Four-track EP ‘Inertia’ is the debut EP from Cork based Perish, the brainchild of Australian musician and producer Ciaran Corcoran.

Released on 9th February via Bandcamp through Cork City based label Sunshine Cult Records (available for streaming and purchase here), the release was previewed by Terror Swimming; a fuzzy, reverb-soaked noise-pop cut marked by metallic, stratospheric guitar voicings and obscured vocals that hark back to ‘Isn’t Anything’ era My Bloody Valentine and relentless, Krautrock-inspired rhythms.

A fitting mission statement then, as ‘Inertia’ itself opens with the washed-out, deceptively dissonant Vision, a song that unveils what is surely Corcoran’s secret weapon – that of the hidden hook. On first listen, the mumbled vocal melody seems to almost fight against the chugging, atonal riffage and minimal drumbeat before throwing a phantom jab in the form of a chord progression that reveals itself to tie the sum of all parts together and lend a melody that you didn’t realise was there the whole time, buried in all the ramshackle.

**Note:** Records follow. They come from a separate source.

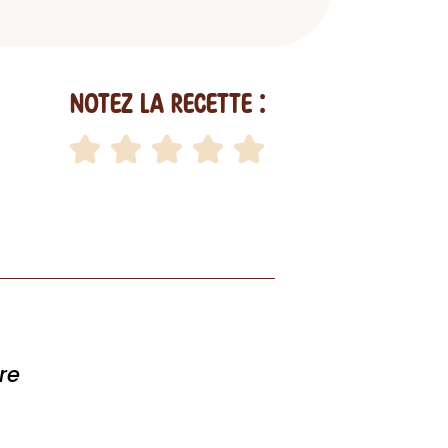
Notez la recette :
re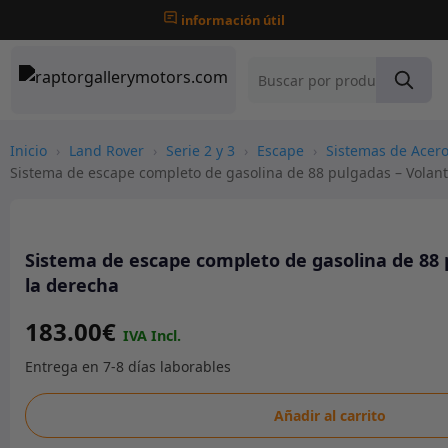
información útil
Inicio
›
Land Rover
›
Serie 2 y 3
›
Escape
›
Sistemas de Acer
Sistema de escape completo de gasolina de 88 pulgadas – Volant
Sistema de escape completo de gasolina de 88 
la derecha
183.00
€
Sistema
Añadir al carrito
de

The EP truly carves its niche on its third (and title) track. Carried by and drawing the listener in with a repetitious groove, clamorous guitars fade in and out of view over a constant rhythm and alien-like vocals. Closer No Time is an instrumental driven by a motorik beat and coloured with reverse-reverbrated guitars.

Throughout the EP, vocals are treated as a mere instrument than as a channel through which ideas are communicated or emotions are conveyed. They are present here to add to the drone, the sleepy tone used by Corcoran a signifier of the hypnosis the music seeks to induce.

As a debut piece, ‘Inertia’ is solid. Perish successfully craft a soporific quartet of psychedelic, impressionistic tunes and effectively, one of the more sonically intriguing EPs thus far in 2018 with proven replay value, revealing more to its listeners with each listen.